→ **What the exercise asks**
Please show each line in the listing below that contains the string "context".

[Stored records]
-----

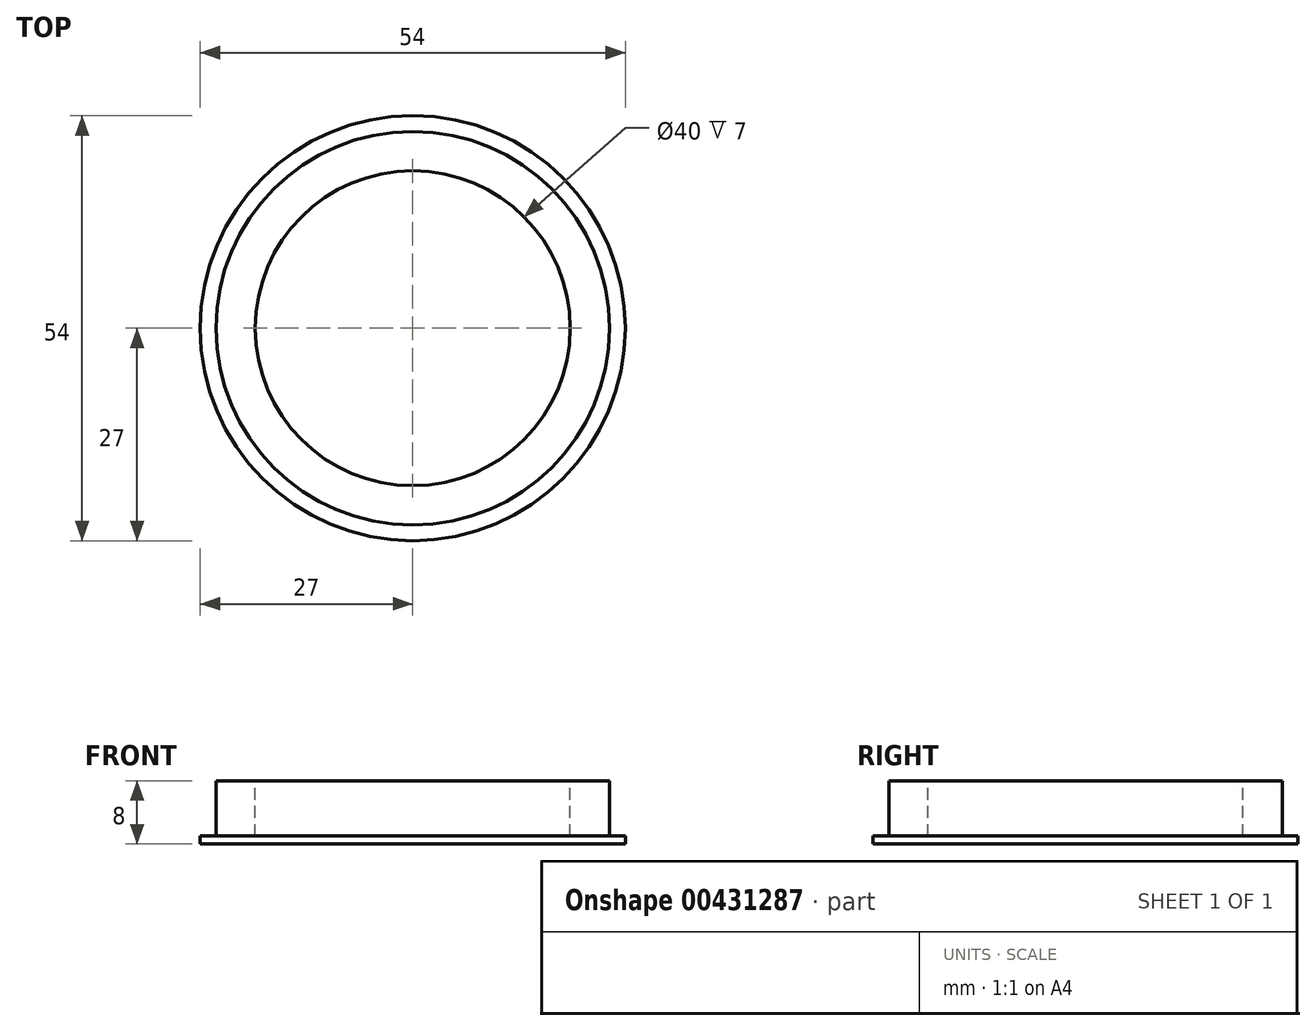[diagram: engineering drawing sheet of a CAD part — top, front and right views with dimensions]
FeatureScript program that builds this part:
annotation { "Feature Type Name" : "Feature", "Feature Type Description" : "" }
export const myFeature = defineFeature(function(context is Context, id is Id, definition is map)
    precondition{}
    {
        {
            var Q0;
            Q0=qCreatedBy(makeId("Top.planeOp"),FACE);
            var sketch = newSketch(context, id + "F0", { "sketchPlane" : qUnion([Q0])});
            skCircle(sketch, "E0", {"center": v(0, 0) * mm, "radius": 25 * mm});
            skCircle(sketch, "E1", {"center": v(0, 0) * mm, "radius": 27 * mm});
            skSolve(sketch);
        }
        {
            var Q0;
            Q0 = qSketchRegion(id + "F0", true);
            var Q1;
            Q1=makeQuery(id+"F0.imprint","IMPRINT",FACE,{"disambiguationData":[TD([[makeQuery(id+"F0.imprint","IMPRINT",EDGE,{"derivedFrom":sQuery(id+"F0.wireOp",EDGE,"E0")}),1.0]])]});
            extrude(context, id + "F1", {"entities" : qUnion([Q0, Q1]), "depth" : 1 * mm});
        }
        {
            var Q0;
            Q0=makeQuery(id+"F0.imprint","IMPRINT",FACE,{"disambiguationData":[TD([[makeQuery(id+"F0.imprint","IMPRINT",EDGE,{"derivedFrom":sQuery(id+"F0.wireOp",EDGE,"E0")}),1.0]])]});
            extrude(context, id + "F2", {"entities" : qUnion([Q0]), "operationType" : NewBodyOperationType.ADD, "depth" : 8 * mm});
        }
        {
            var Q0;
            Q0=makeQuery(id+"F2.opExtrude","CAP_FACE",FACE,{"disambiguationData":[OSD([sQuery(id+"F0.wireOp",EDGE,"E0")])],"isStart":false});
            var sketch = newSketch(context, id + "F3", { "sketchPlane" : qUnion([Q0])});
            skPoint(sketch, "E2.0", {"position": v(0, 0) * mm});
            skCircle(sketch, "E3", {"center": v(0, 0) * mm, "radius": 20 * mm});
            skSolve(sketch);
        }
        {
            var Q0;
            Q0=makeQuery(id+"F3.imprint","IMPRINT",FACE,{"disambiguationData":[TD([[makeQuery(id+"F3.imprint","IMPRINT",EDGE,{"derivedFrom":sQuery(id+"F3.wireOp",EDGE,"E3")}),1.0]])]});
            extrude(context, id + "F4", {"entities" : qUnion([Q0]), "operationType" : NewBodyOperationType.REMOVE, "oppositeDirection" : true, "depth" : 7 * mm});
        }
    });
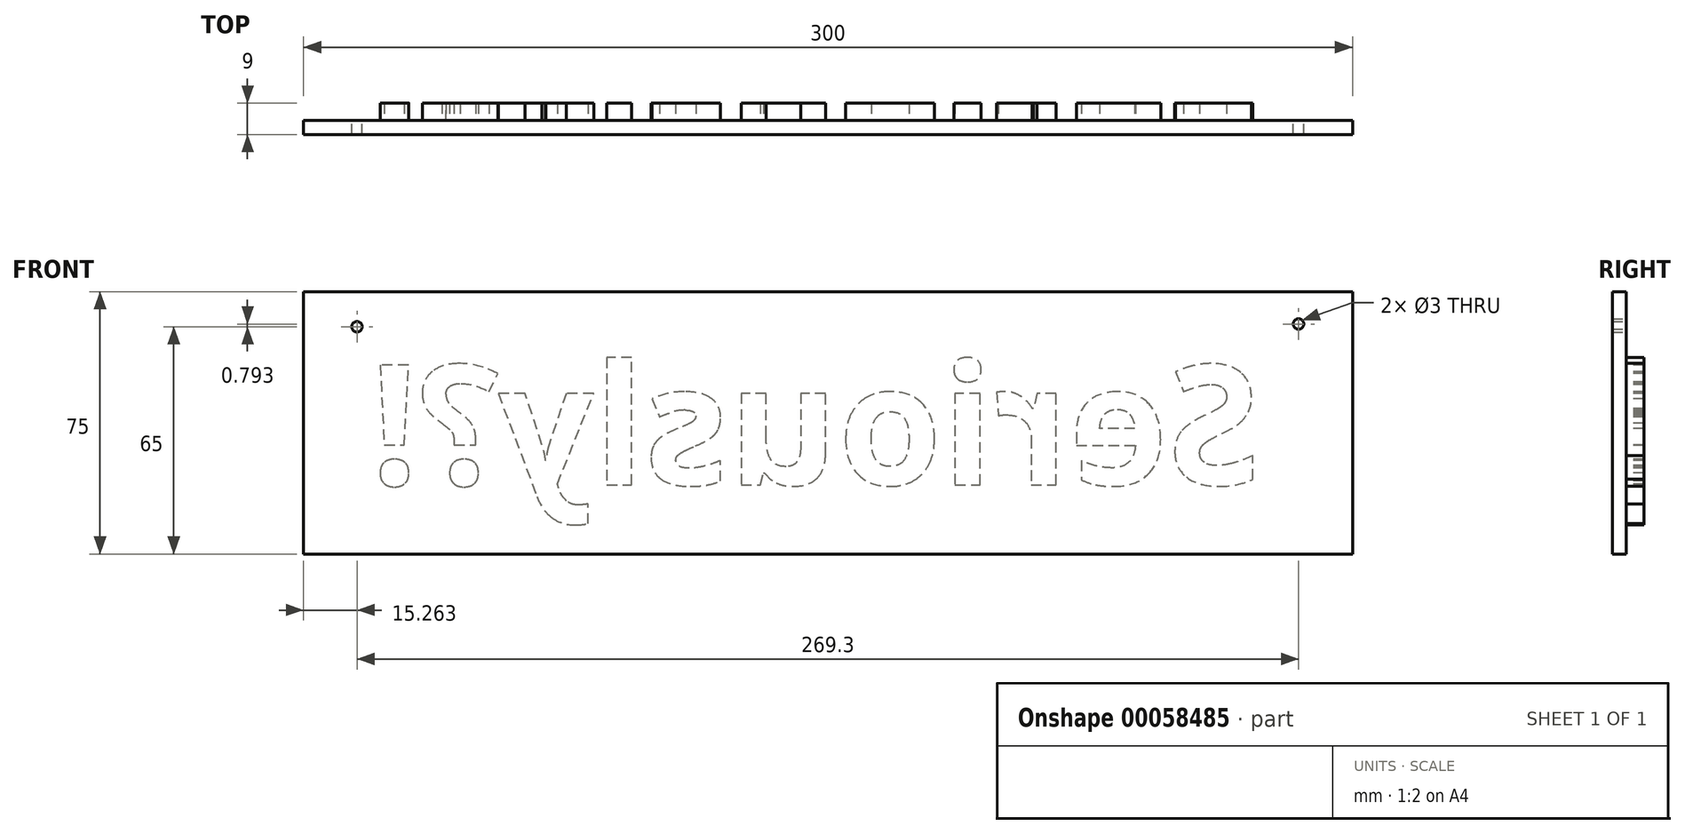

-----

→ **Answer to this task**
export const myFeature = defineFeature(function(context is Context, id is Id, definition is map)
            var sketch = newSketch(context, id + "F0", { "sketchPlane" : qUnion([Q0])});
            extrude(context, id + "F1", {"entities" : qUnion([Q0, Q1]), "depth" : 1 * mm});
            extrude(context, id + "F2", {"entities" : qUnion([Q0]), "operationType" : NewBodyOperationType.ADD, "depth" : 8 * mm});
            var sketch = newSketch(context, id + "F3", { "sketchPlane" : qUnion([Q0])});
            extrude(context, id + "F4", {"entities" : qUnion([Q0]), "operationType" : NewBodyOperationType.REMOVE, "oppositeDirection" : true, "depth" : 7 * mm});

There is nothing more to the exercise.